Enjoying fall, and being a mommy, and being a mommy in the fall. Fall fall mommy mommy fall. #fall. I’m wearing flannel and kicking crunchy leaves and melting/drinking/burning all the spiced cider pumpkin scented everything because I don’t have a newborn anymore and I am awake to enjoy it all and it is glorious. GLORY. US. Last autumn I was thankful for my healthy baby and for everything good in life that allowed me to stay home with her through the season. This year I’m thankful for full nights of sleep and little bits of time to myself, two things I would do terrible things to get. The older zoodle boodle gets, the more fun things we can do with her, and I’m just so thrilled to have my tiny little buddy to do All the Fall Activities With. And then All the Christmas Ones. And All The Activities For Forever or until she stops wanting to hang out with me as much, which is hopefully when she’s 100 and I’m a ghost.
Drinking lemon ginger tea with honey now because I started this at 7AM and now it’s after 12. And my throat hurts. #fall.

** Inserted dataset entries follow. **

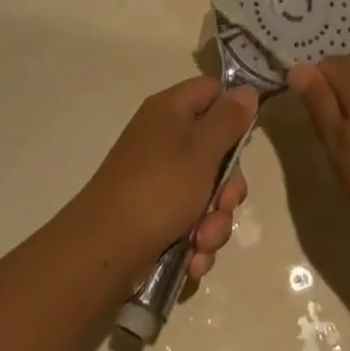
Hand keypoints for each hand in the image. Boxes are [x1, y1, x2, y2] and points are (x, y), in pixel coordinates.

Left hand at [79, 77, 256, 282]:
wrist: (102, 252)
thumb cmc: (158, 190)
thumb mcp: (202, 150)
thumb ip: (229, 120)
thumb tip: (246, 90)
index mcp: (170, 111)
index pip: (211, 91)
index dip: (232, 111)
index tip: (246, 141)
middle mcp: (163, 138)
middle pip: (215, 149)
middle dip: (227, 187)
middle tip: (223, 205)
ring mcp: (157, 177)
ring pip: (205, 191)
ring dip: (214, 222)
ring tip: (203, 243)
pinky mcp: (154, 214)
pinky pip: (189, 220)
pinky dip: (195, 240)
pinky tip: (192, 260)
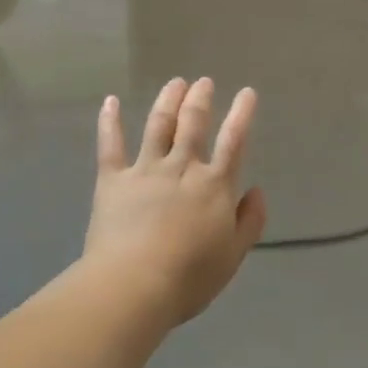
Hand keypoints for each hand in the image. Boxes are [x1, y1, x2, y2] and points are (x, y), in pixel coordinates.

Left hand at [83, 78, 267, 329]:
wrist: (134, 284)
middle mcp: (182, 168)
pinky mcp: (113, 179)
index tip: (247, 92)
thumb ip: (250, 221)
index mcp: (215, 186)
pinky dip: (110, 120)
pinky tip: (110, 101)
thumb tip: (257, 191)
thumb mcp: (233, 255)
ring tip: (175, 83)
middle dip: (200, 99)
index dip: (242, 114)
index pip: (234, 141)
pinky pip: (110, 144)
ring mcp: (145, 170)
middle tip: (204, 82)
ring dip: (168, 100)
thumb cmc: (190, 277)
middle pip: (193, 123)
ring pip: (159, 125)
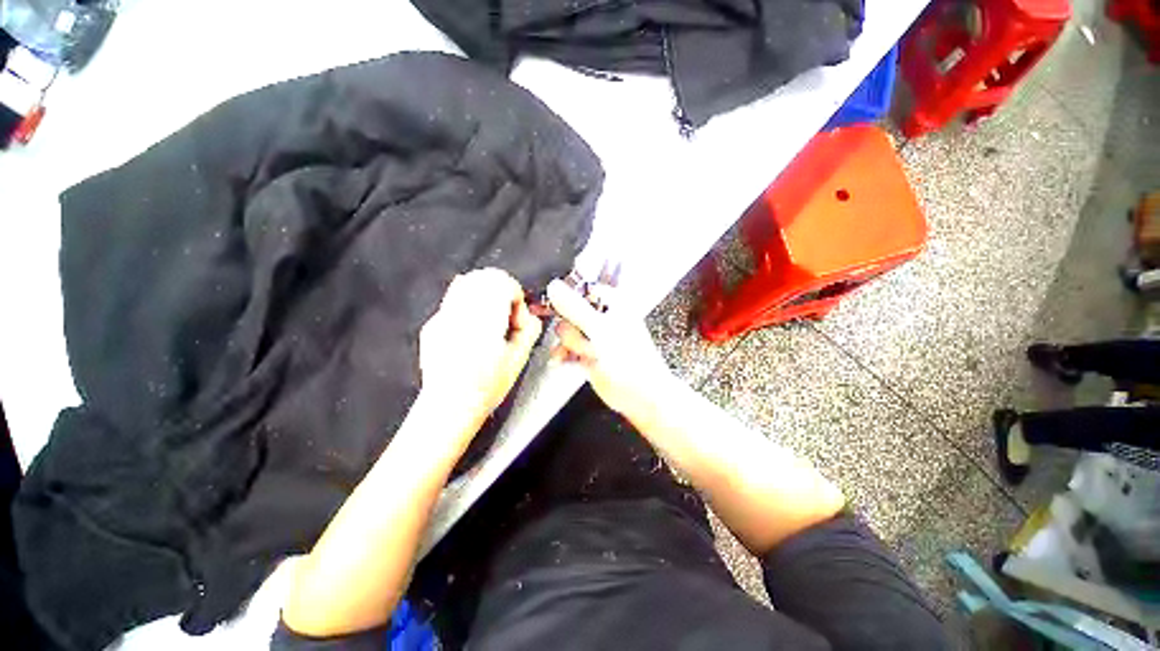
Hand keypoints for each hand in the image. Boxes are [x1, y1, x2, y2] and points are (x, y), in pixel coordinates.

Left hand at [419, 269, 541, 426]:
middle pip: (483, 276)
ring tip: (490, 320)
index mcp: (485, 315)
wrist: (448, 407)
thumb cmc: (485, 386)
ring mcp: (442, 316)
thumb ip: (530, 330)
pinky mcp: (432, 325)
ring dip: (484, 294)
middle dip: (500, 290)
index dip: (515, 295)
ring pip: (466, 283)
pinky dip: (467, 304)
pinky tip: (472, 327)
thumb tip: (530, 317)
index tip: (517, 317)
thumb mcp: (519, 359)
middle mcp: (461, 309)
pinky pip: (453, 301)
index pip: (502, 281)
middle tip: (506, 315)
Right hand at [546, 280, 675, 422]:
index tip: (555, 309)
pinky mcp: (588, 352)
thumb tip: (553, 286)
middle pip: (569, 311)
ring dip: (569, 344)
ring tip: (586, 355)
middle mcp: (602, 315)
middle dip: (572, 329)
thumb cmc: (629, 360)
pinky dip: (563, 354)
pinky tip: (561, 361)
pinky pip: (567, 347)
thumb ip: (575, 308)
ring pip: (567, 330)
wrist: (641, 396)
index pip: (580, 289)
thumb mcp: (599, 329)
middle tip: (586, 341)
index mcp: (612, 302)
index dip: (564, 298)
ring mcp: (594, 335)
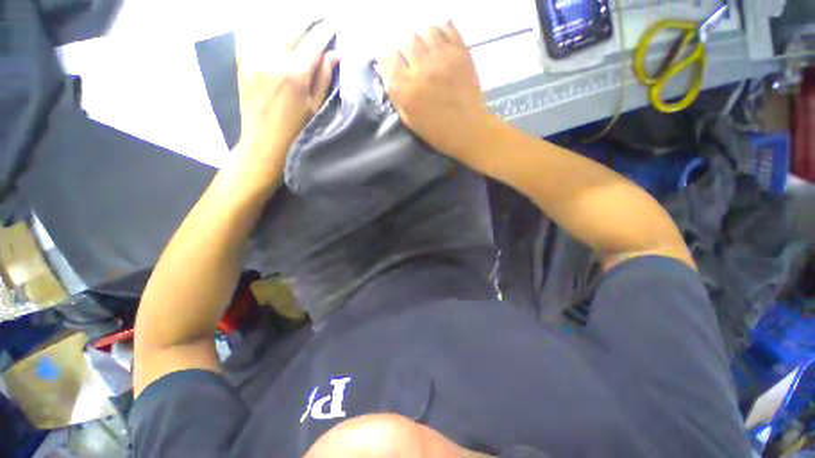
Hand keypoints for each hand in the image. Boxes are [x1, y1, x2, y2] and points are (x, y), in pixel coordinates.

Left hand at [234, 20, 338, 184]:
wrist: (263, 143)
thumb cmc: (296, 130)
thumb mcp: (315, 107)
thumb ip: (323, 78)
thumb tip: (334, 55)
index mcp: (294, 74)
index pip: (312, 43)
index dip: (323, 32)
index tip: (331, 24)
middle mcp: (272, 59)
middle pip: (291, 29)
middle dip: (307, 21)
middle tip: (319, 17)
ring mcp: (254, 58)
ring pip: (272, 28)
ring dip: (288, 23)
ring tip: (300, 23)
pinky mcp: (243, 62)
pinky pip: (254, 36)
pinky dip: (267, 30)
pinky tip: (276, 31)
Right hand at [379, 22, 491, 158]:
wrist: (467, 129)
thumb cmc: (436, 131)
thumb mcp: (409, 120)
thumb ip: (396, 96)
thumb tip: (388, 73)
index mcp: (408, 90)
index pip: (389, 59)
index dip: (389, 60)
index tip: (393, 64)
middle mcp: (423, 69)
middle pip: (406, 39)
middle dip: (404, 48)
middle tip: (410, 58)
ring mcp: (444, 58)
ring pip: (425, 30)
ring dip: (422, 38)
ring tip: (425, 50)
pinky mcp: (461, 53)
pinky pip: (447, 27)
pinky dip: (440, 30)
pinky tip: (439, 43)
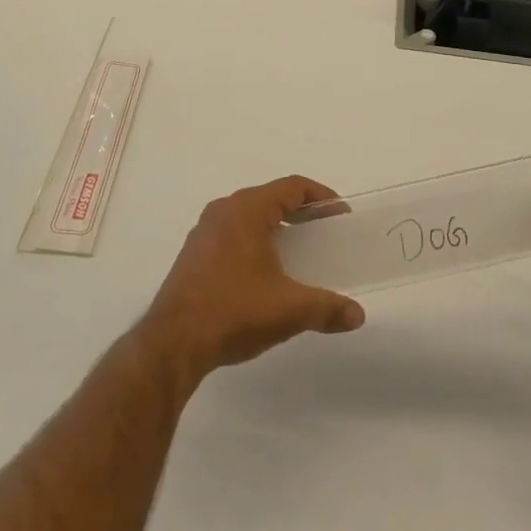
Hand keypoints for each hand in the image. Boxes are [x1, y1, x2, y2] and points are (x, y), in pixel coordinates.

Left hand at [140, 175, 365, 385]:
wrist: (173, 343)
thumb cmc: (234, 311)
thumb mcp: (288, 309)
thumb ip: (327, 308)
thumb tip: (358, 315)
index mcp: (247, 209)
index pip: (292, 187)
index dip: (321, 197)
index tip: (341, 214)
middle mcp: (223, 210)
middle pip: (270, 199)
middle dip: (300, 213)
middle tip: (325, 233)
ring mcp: (204, 232)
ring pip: (249, 217)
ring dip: (276, 229)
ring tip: (299, 253)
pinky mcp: (193, 255)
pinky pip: (232, 235)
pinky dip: (255, 243)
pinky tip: (265, 273)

NOT eating the entire bowl of Halloween candy that’s five feet away from me. Not today. I’m not. I won’t. (On Friday I invented a hybrid Snickers/Reese’s candy bar by putting both into my mouth at the same time and then I rode that sad, sad wave all the way into Sunday night and now I have to live with the very unfortunate consequences of my actions AKA if I unbutton this flannel everyone’s going to think I’m knocked up again.)
Reading my tattered copy of Handmaid’s Tale again before I start The Testaments, which I purchased practically before it was written and now am unsure of why I rushed when by the time I actually get around to reading it I’ll surely be able to find it for $1 at any thrift store.
Listening to positive affirmations in the morning instead of podcasts about substance abuse and murder. Unless there’s a really good episode I want to finish, which is mostly. I’ll let you know if it changes my life.
Realizing that I am boring myself and bowing gracefully out.